++++ Input records ++++

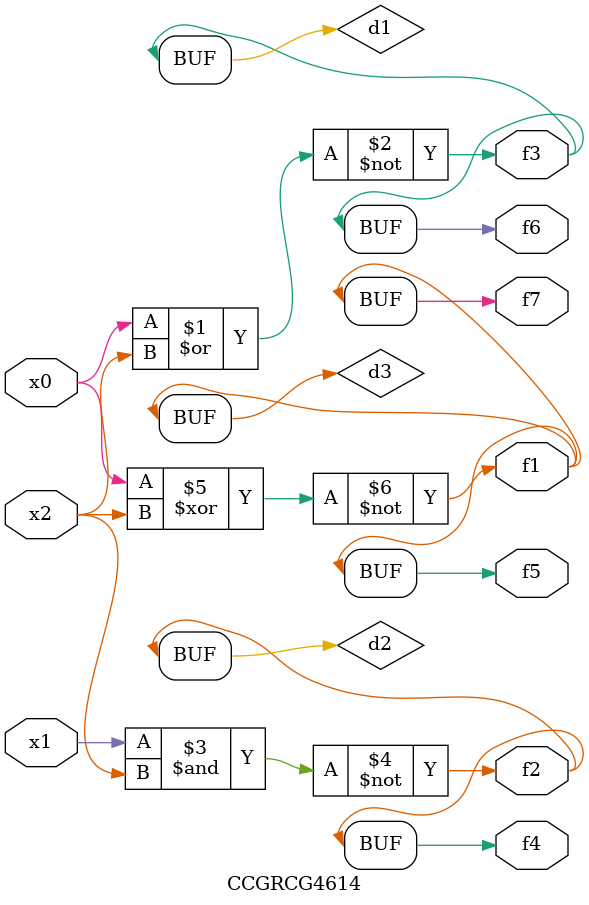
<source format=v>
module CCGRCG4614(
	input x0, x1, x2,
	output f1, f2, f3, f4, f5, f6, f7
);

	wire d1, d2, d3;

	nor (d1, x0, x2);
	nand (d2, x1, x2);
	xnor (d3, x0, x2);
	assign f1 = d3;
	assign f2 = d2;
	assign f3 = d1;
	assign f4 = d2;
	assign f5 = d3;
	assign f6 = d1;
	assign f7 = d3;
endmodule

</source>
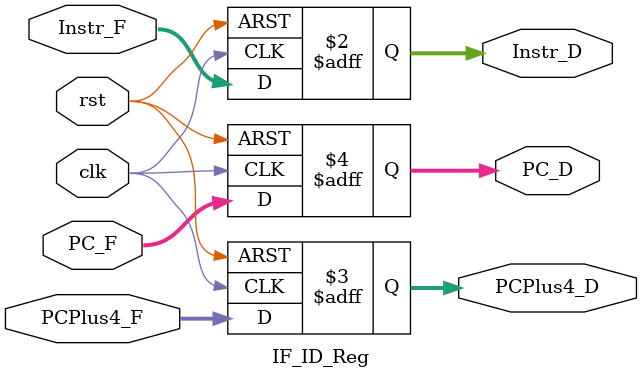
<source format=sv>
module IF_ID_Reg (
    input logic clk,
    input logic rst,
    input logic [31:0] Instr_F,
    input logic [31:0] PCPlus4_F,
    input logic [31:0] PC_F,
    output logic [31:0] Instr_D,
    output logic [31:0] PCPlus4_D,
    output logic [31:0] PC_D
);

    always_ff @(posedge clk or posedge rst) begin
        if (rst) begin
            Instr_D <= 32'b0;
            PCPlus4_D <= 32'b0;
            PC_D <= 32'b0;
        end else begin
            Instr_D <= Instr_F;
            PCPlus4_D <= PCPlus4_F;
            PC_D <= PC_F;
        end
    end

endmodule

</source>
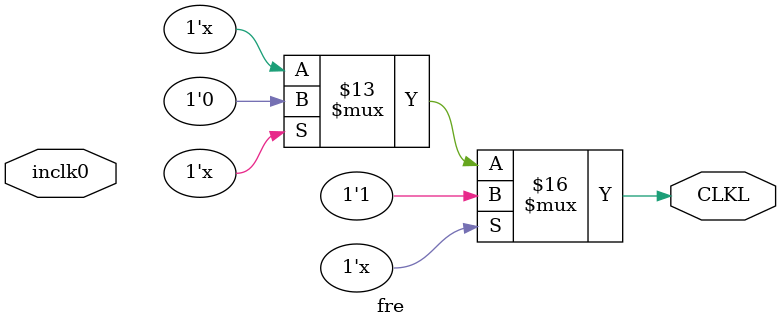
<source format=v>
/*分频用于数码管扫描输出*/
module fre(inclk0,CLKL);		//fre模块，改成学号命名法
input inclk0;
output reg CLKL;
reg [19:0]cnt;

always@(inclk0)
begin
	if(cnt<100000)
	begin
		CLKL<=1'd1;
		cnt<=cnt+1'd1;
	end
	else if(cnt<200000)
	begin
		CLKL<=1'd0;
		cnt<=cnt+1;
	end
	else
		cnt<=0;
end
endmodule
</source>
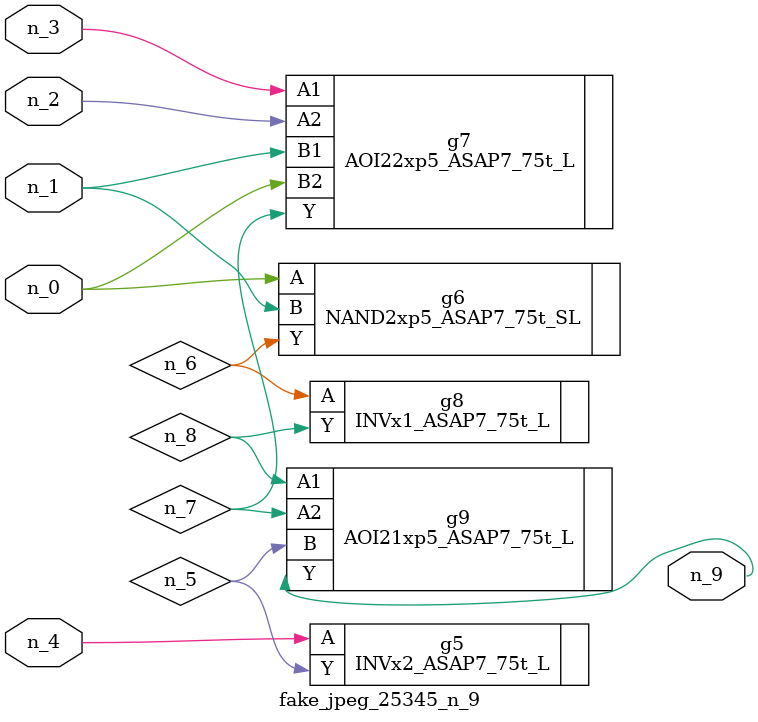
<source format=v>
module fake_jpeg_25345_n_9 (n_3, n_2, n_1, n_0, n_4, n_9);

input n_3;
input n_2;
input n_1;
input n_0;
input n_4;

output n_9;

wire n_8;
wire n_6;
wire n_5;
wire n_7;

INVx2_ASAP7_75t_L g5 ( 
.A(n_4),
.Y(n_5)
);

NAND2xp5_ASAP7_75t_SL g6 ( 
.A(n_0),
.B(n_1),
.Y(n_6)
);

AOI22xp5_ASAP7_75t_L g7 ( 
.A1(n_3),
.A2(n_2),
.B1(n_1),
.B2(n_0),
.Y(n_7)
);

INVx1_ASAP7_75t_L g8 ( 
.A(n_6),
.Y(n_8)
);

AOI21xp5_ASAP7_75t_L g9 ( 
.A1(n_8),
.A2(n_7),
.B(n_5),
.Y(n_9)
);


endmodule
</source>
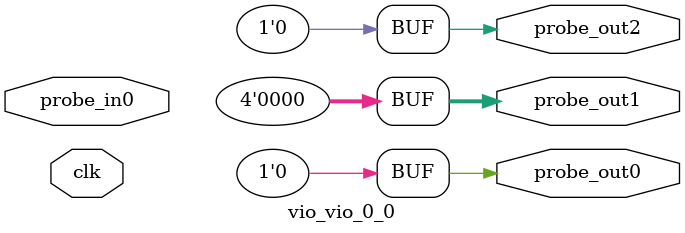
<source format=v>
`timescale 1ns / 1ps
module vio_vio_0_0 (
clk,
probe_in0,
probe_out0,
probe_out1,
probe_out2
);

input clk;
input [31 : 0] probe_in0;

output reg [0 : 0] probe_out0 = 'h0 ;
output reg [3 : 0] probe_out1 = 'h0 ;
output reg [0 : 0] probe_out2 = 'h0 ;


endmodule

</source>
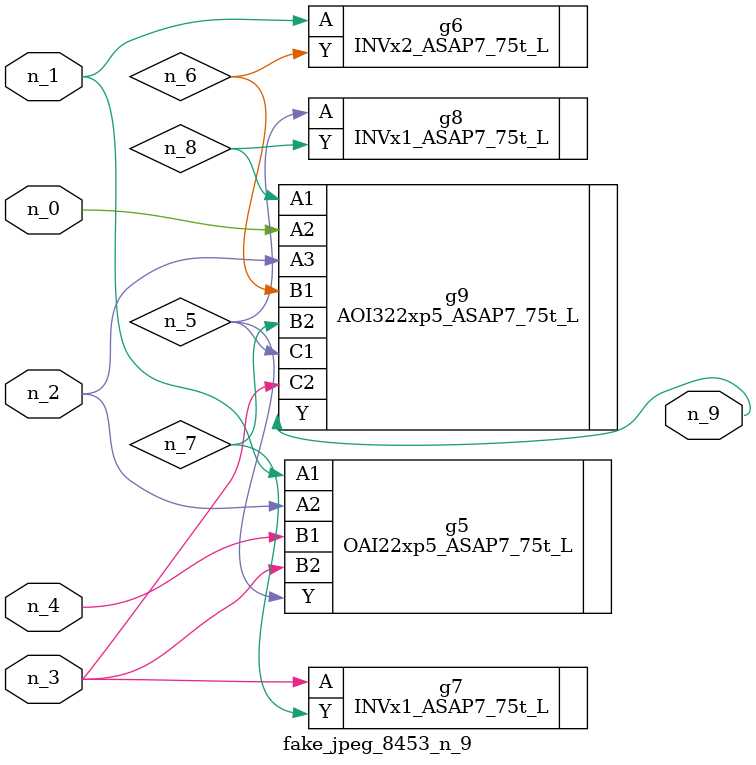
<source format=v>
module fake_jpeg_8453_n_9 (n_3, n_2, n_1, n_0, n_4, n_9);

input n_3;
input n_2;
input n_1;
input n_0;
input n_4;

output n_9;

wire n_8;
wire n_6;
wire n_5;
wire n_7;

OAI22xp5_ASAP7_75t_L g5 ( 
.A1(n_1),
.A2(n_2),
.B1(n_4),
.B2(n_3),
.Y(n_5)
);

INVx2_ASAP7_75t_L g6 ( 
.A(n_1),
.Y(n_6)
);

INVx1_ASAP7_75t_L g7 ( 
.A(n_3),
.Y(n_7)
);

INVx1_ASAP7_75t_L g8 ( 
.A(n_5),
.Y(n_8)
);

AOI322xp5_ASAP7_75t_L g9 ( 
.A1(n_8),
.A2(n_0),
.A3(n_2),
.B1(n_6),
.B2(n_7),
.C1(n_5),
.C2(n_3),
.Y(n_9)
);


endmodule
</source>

++++

## What to produce
Please filter the entries for the word "logic" and copy the lines that have it.

## Exercise output
    input logic clk,
    input logic rst,
    input logic [31:0] Instr_F,
    input logic [31:0] PCPlus4_F,
    input logic [31:0] PC_F,
    output logic [31:0] Instr_D,
    output logic [31:0] PCPlus4_D,
    output logic [31:0] PC_D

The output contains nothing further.